Are you considering running for for governor in 2018?
The Blue Ridge Republican made a joke, turned serious and made another joke. But what he didn't say was "yes" or "no."
"Well, I left the Capitol a few minutes ago and we had a governor," he said.
Gov. Nathan Deal's second -- and final -- term ends in January 2019. Ralston has increasingly been mentioned as a potential candidate for the job, along with Lt. Gov. Casey Cagle and others. The speaker on Wednesday, however, said he does not believe it appropriate to discuss such matters while the 40-day legislative session is ongoing.
"Over the coming months, Georgians are going to start thinking about, talking about, what they're looking for in the next governor," he said. "I think they'll be looking for someone who has a vision, such as a Zell Miller with the HOPE scholarship or Nathan Deal with economic development and criminal justice reform."
Or, Ralston said, "someone with the courage on some of these issues I talked about. At least that's what I'm going to be looking for."
Note that last part.
Still, he said, "the job I have now, I'm incredibly honored to have so I'm happy to die in this office. Some days I think I'm pretty close to it."
The job of speaker requires one to wrangle 179 other House members. It is not an ideal job for political advancement, he said.

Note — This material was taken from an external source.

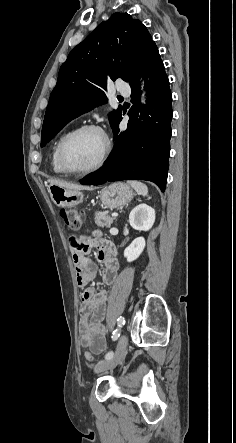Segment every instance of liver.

"It's not a job though ... you have to make decisions," he said. "There's no one to pass the buck off to, because it stops at your desk. You can't say you have a divided leadership here, because we don't."
If that last bit sounds like a shot at Cagle, who has often battled with Senate President Pro Tem David Shafer, R-Duluth, and others in leadership, you weren't alone.
As speaker, Ralston said, "sometimes though you bruise a few egos. and i get that. I get that the last speaker that went to the governor office was 85 years ago. And I think there's some reason for that, probably."